● Supplied passage:
# # # #
The Physics Report by Kay and Wald on QFT in the presence of bifurcate Killing horizons is a further relevant step towards the modern (especially mathematical) formulation as it profitably takes advantage of the algebraic formulation and presents the first rigorous definition of Hadamard quasifree state.
An account of the interplay of Euclidean and Lorentzian QFT in curved spacetime exploiting zeta-function and heat kernel technologies, with many applications can be found in a book I wrote with other authors ("Analytic Aspects of Quantum Fields" 2003)
A more advanced approach of Lorentzian QFT in curved spacetime can be found in Wald's book on black hole thermodynamics and QFT in curved spacetime. Therein, the microlocal analysis technology is (briefly) mentioned for the first time.
As the last reference I would like to suggest the PhD thesis of T. Hack http://arxiv.org/abs/arXiv:1008.1776 (I was one of the advisors together with K. Fredenhagen and R. Wald). Here, cosmological applications are discussed.
# # # #
(Records in a dataset)
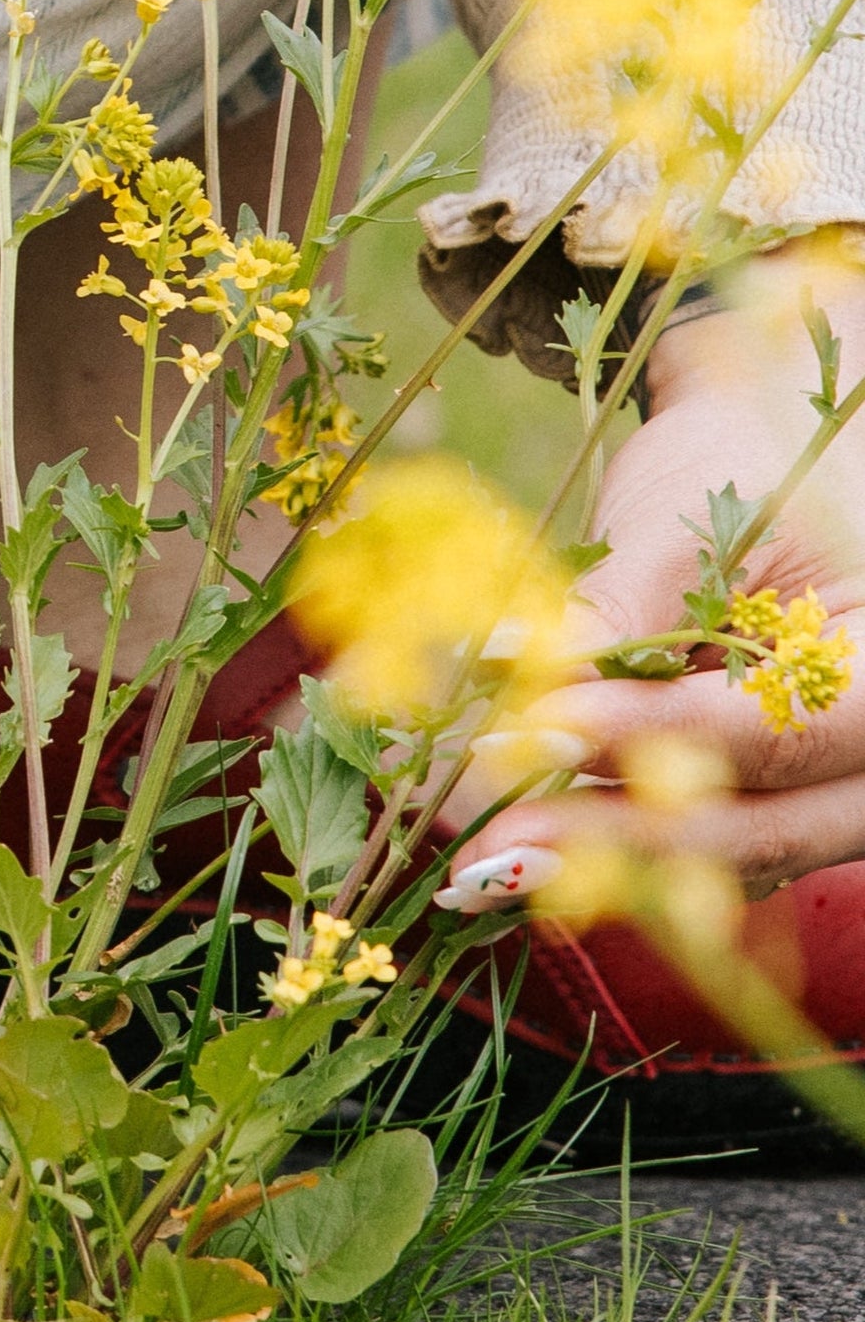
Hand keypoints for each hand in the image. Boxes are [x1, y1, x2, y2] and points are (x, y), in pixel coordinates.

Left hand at [445, 246, 864, 912]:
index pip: (772, 728)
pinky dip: (631, 856)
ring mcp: (850, 789)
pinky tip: (530, 851)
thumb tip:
# # # #
● Problem set:
a - Output the passage on quantum field theory in curved spacetime from "A more advanced" up to and including "applications are discussed.".
b - Answer these questions using the passage on quantum field theory in curved spacetime:
(i) In what year did "Analytic Aspects of Quantum Fields" appear?
(ii) Whose book first briefly mentions microlocal analysis technology?
(iii) What kind of applications does the PhD thesis of T. Hack discuss?

● Activity answers:
a -
A more advanced approach of Lorentzian QFT in curved spacetime can be found in Wald's book on black hole thermodynamics and QFT in curved spacetime. Therein, the microlocal analysis technology is (briefly) mentioned for the first time.
As the last reference I would like to suggest the PhD thesis of T. Hack http://arxiv.org/abs/arXiv:1008.1776 (I was one of the advisors together with K. Fredenhagen and R. Wald). Here, cosmological applications are discussed.

b -
(i) 2003
(ii) Wald's book on black hole thermodynamics and QFT in curved spacetime
(iii) Cosmological applications